Page extract:
⁂
Last time, we discussed the quantum teleportation protocol, which relies on the phenomenon of quantum entanglement to move an arbitrary quantum state from one qubit to another, even if they are spatially separated. Today, we shall continue exploring the scenarios enabled by entanglement, by looking at the concept called “superdense coding”. It allows communicating two classical bits of information between two parties, by moving only a single qubit between them.

Superdense coding 🔗

Superdense coding was introduced by Charles Bennett and Stephen Wiesner in their 1992 paperCommunication via one- and two-particle operators on Einstein-Podolsky-Rosen states. They realized that by applying the methodology which is effectively opposite to the decoding process applied in the teleportation scheme, they can achieve an effect of communicating two classical bits of information by sending a single qubit only

Naturally, they were still aware that because this trick relies on entanglement, quantum communication networks does not really offer twice the efficiency of data transmission of their classical counter parts - because the second qubit must have been shared between the participating parties upfront anyway.

The communication of two bits via two particles, one of which remains fixed while the other makes a round trip, is no more efficient in number of particles or number of transmissions than the obvious scheme of directly encoding each bit in one transmitted particle. Nevertheless, the EPR scheme has the advantage of allowing some of the particle transmissions to take place before the message has been decided upon, perhaps at cheaper “off’-peak” rates.
⁂
Brief 1:
List every personal surname that appears in the superdense coding post.
Brief 2:
Return the stretch of the superdense coding post from "Naturally, they were" through "parties upfront anyway.".
The records that come next have no connection to the superdense coding post.

Records supplied:
⁂
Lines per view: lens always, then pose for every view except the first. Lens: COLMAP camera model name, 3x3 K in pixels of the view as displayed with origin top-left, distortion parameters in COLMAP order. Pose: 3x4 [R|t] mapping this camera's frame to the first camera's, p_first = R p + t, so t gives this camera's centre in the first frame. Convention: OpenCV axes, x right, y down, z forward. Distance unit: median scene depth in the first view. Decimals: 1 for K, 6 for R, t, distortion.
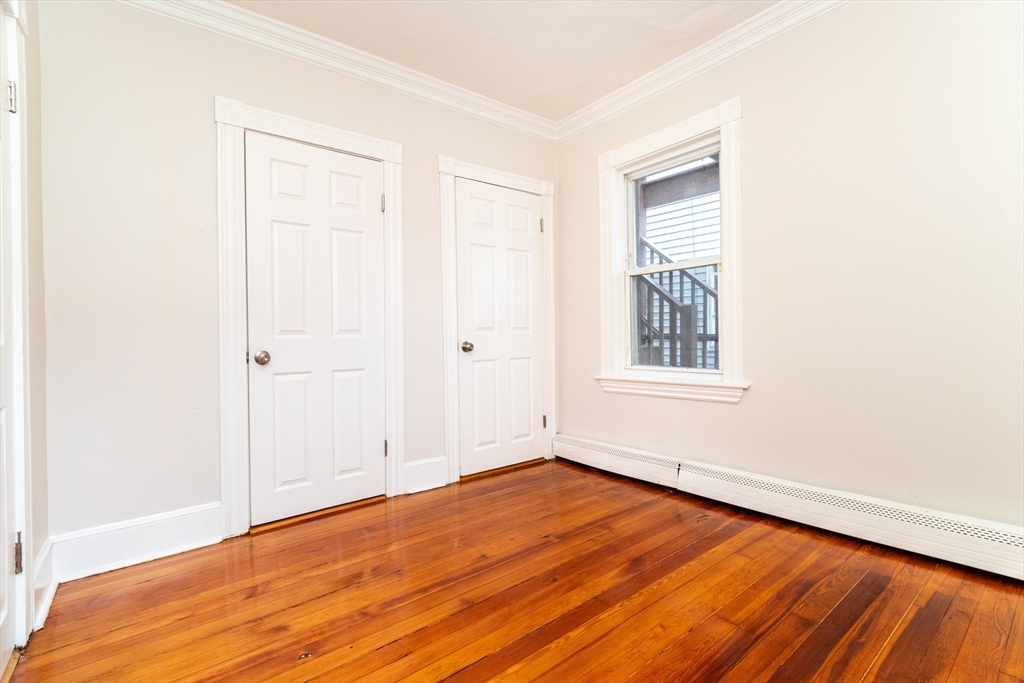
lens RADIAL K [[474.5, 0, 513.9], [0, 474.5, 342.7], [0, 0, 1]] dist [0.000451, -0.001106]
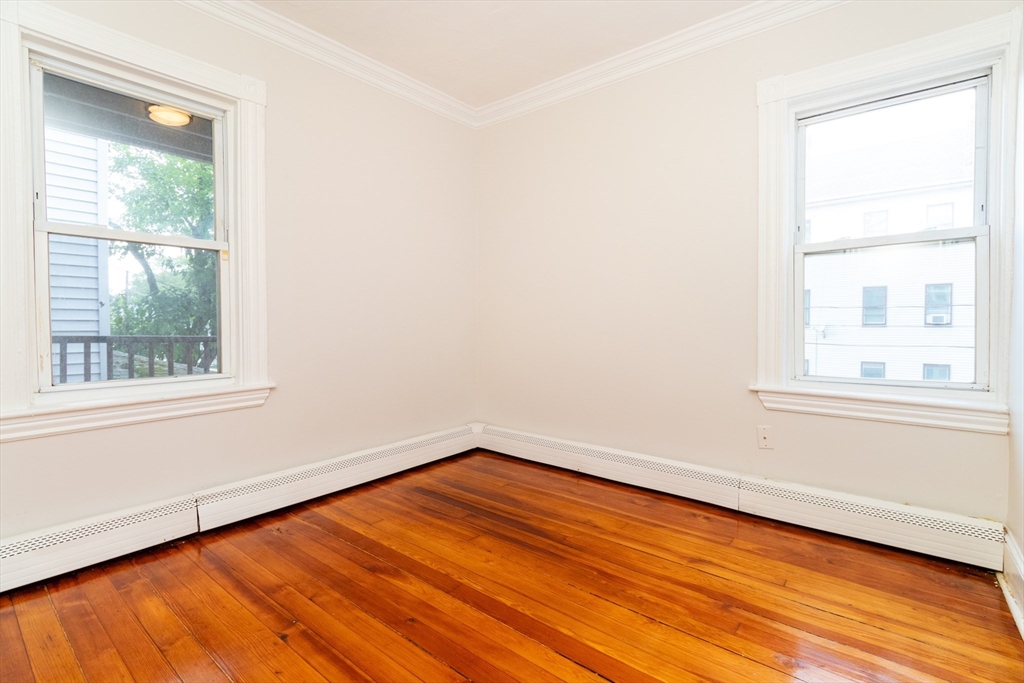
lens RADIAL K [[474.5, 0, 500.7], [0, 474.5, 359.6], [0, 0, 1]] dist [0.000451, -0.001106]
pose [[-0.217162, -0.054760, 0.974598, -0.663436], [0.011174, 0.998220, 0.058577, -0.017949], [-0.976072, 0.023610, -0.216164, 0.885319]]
⁂
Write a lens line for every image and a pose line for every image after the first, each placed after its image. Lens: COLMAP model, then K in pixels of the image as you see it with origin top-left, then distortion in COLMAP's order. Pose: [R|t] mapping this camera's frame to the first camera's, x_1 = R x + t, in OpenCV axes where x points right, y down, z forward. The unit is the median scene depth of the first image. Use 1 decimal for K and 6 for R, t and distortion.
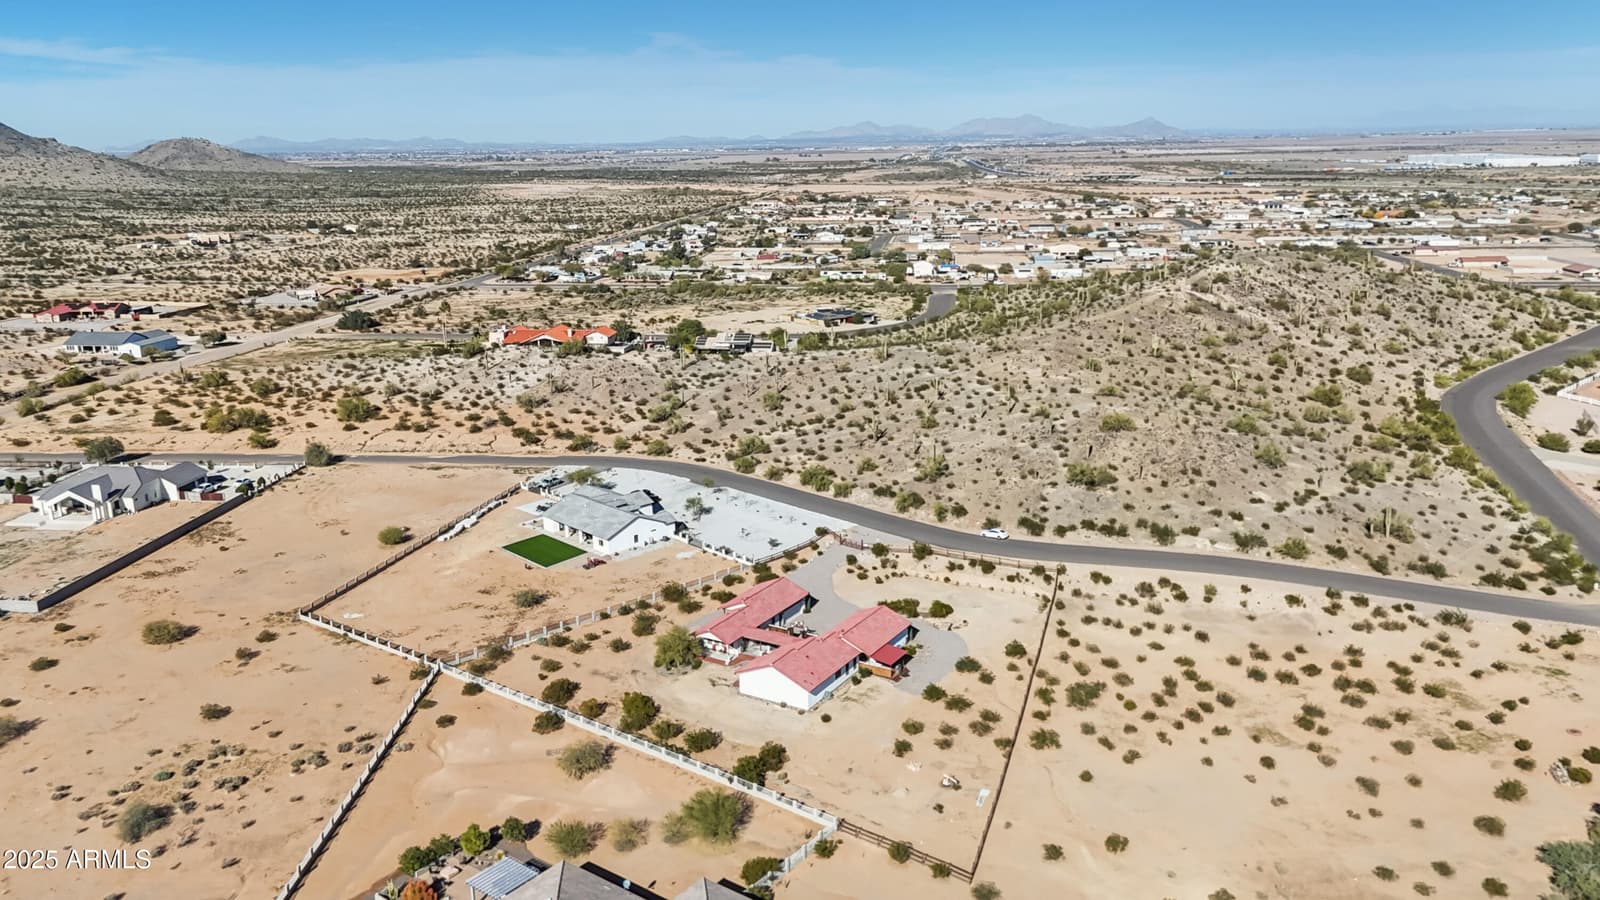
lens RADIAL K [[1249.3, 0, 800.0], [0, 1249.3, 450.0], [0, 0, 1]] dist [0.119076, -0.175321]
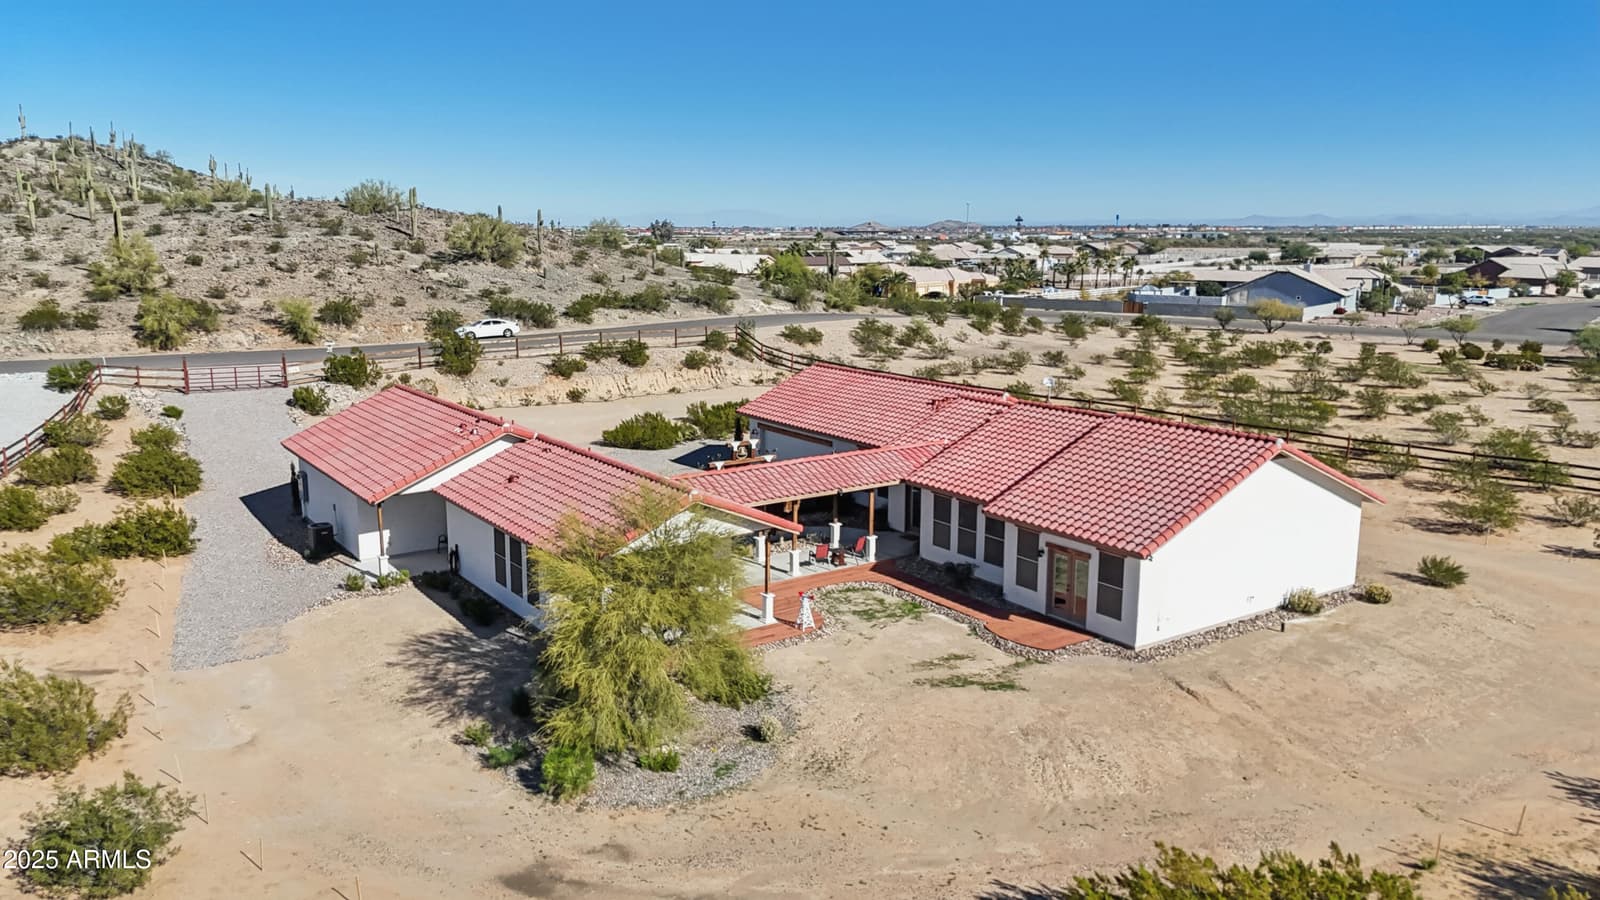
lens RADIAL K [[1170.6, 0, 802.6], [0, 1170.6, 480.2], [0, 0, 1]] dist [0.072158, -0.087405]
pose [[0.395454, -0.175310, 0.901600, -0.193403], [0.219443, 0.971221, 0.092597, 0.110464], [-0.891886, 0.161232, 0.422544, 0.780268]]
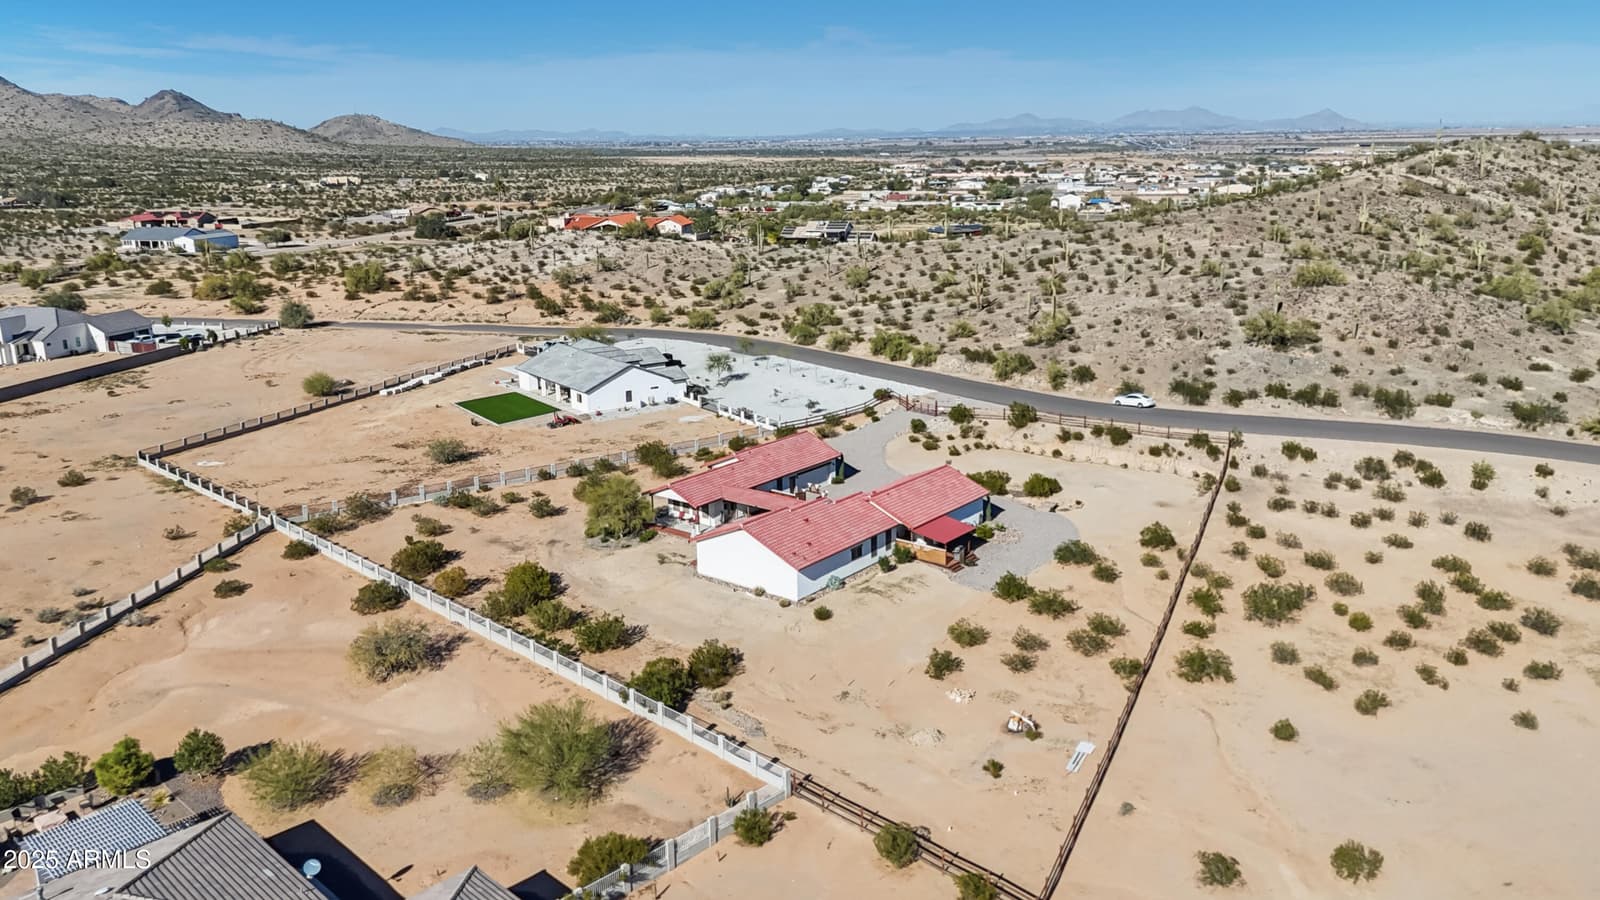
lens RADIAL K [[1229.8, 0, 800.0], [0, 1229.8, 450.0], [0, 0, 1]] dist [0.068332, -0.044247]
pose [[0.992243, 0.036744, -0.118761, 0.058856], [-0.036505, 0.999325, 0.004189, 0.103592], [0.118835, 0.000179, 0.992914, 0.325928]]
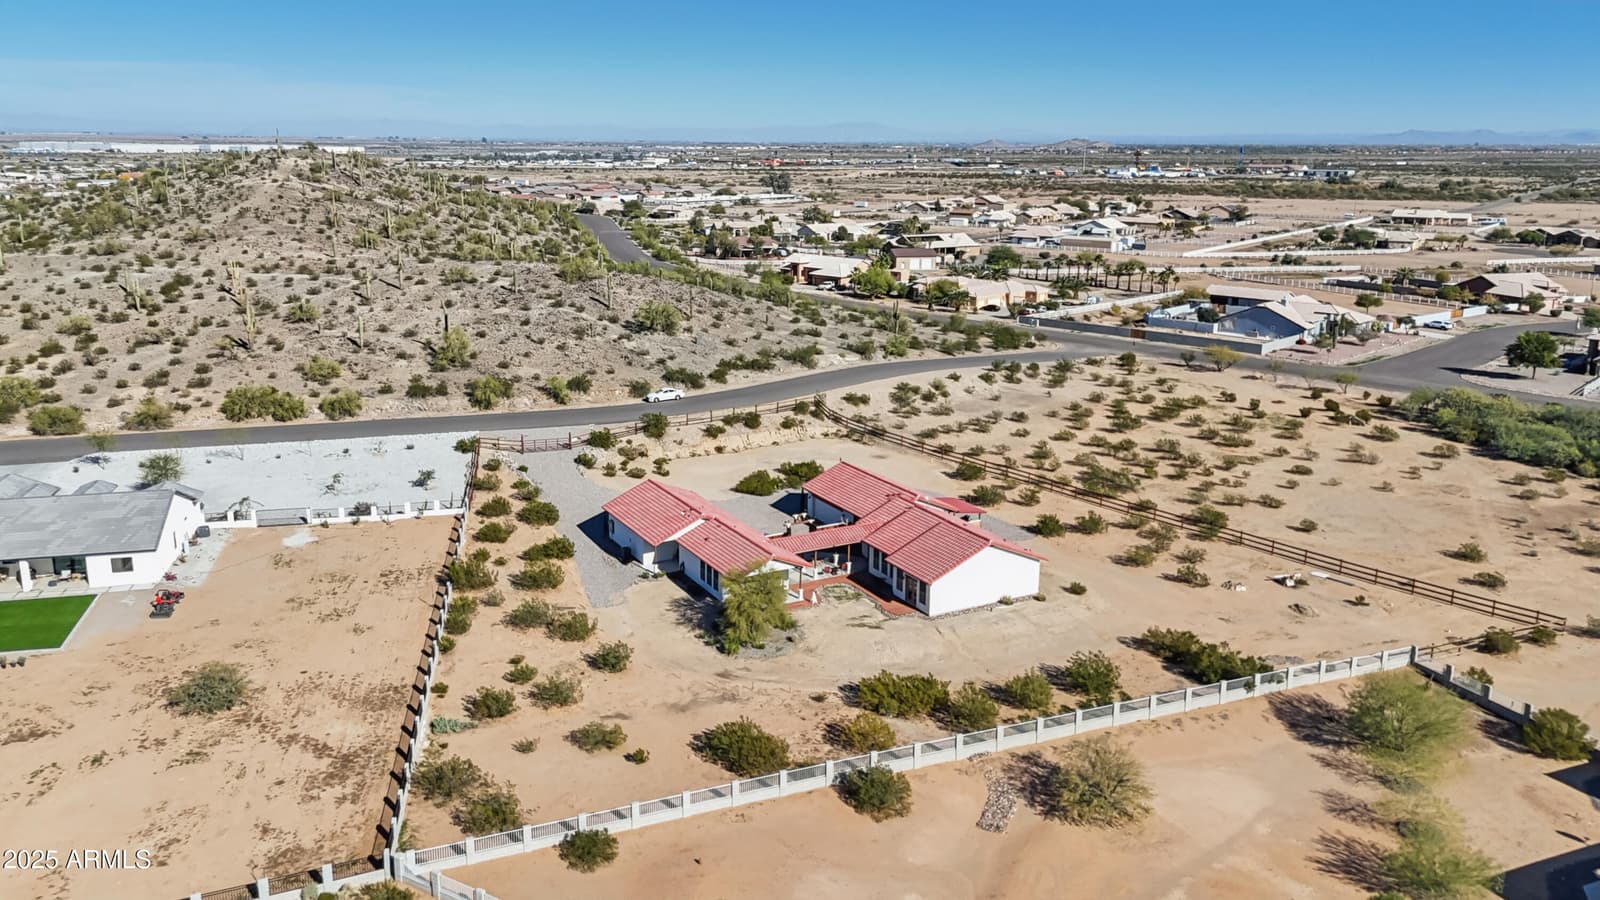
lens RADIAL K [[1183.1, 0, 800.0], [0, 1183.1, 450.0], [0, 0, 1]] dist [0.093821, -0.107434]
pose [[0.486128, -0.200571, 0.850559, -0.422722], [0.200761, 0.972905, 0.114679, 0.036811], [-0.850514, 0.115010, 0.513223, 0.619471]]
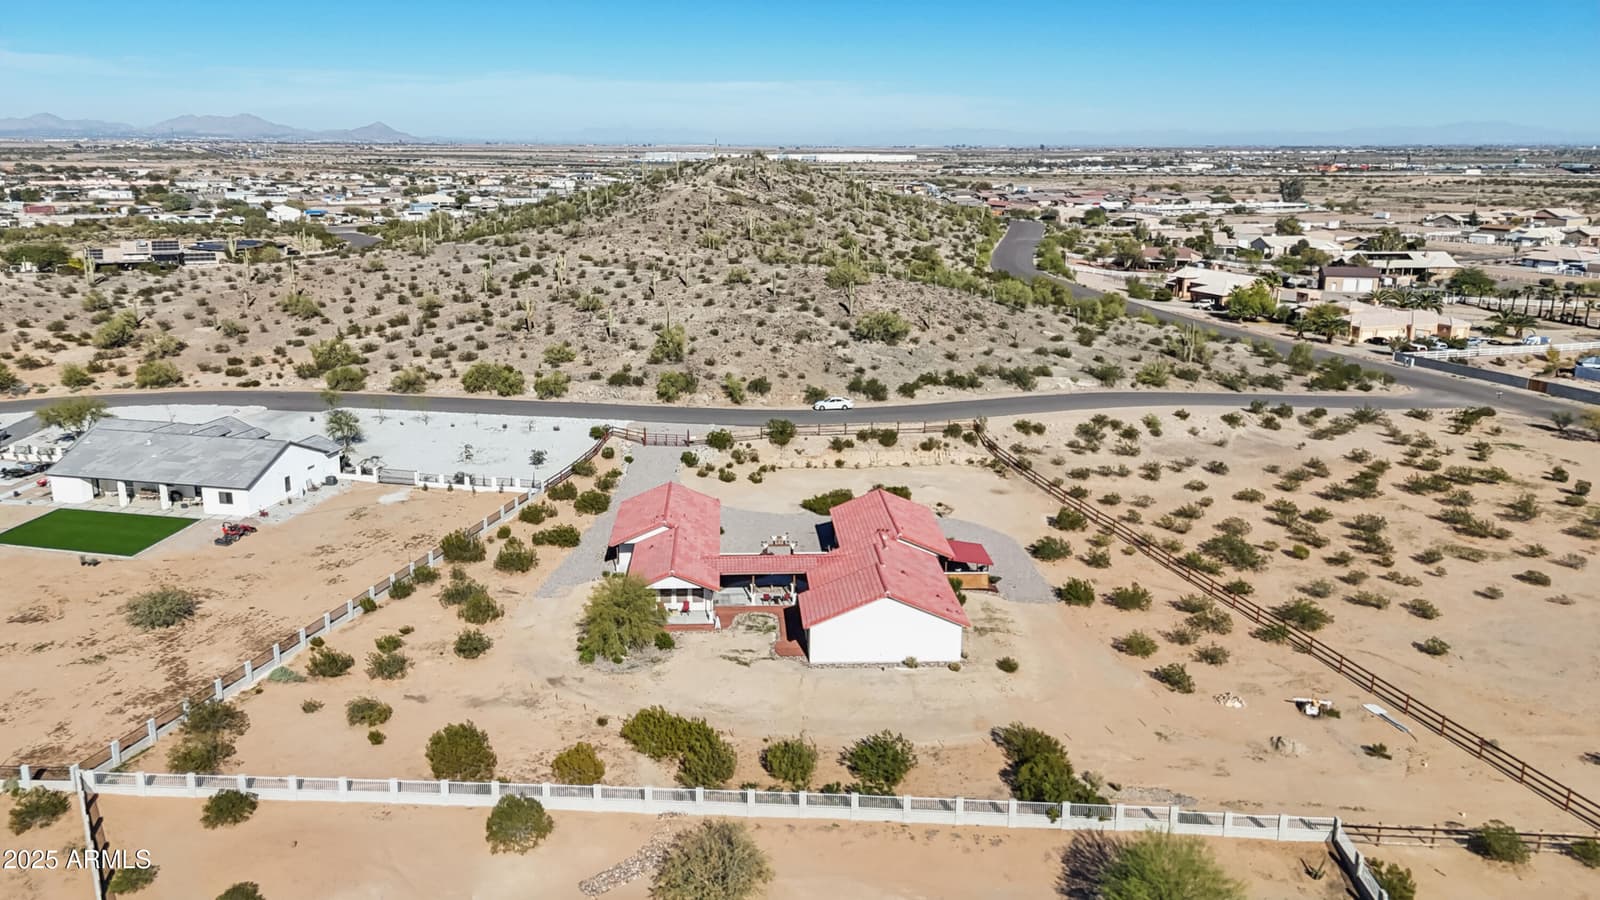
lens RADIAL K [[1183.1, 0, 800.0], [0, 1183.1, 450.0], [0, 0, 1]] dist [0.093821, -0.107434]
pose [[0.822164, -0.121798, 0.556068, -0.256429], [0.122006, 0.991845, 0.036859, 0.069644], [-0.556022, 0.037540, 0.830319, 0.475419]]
⁂
Output 1:
Bennett, Wiesner, Einstein, Podolsky, Rosen

Output 2:
Naturally, they were still aware that because this trick relies on entanglement, quantum communication networks does not really offer twice the efficiency of data transmission of their classical counter parts - because the second qubit must have been shared between the participating parties upfront anyway.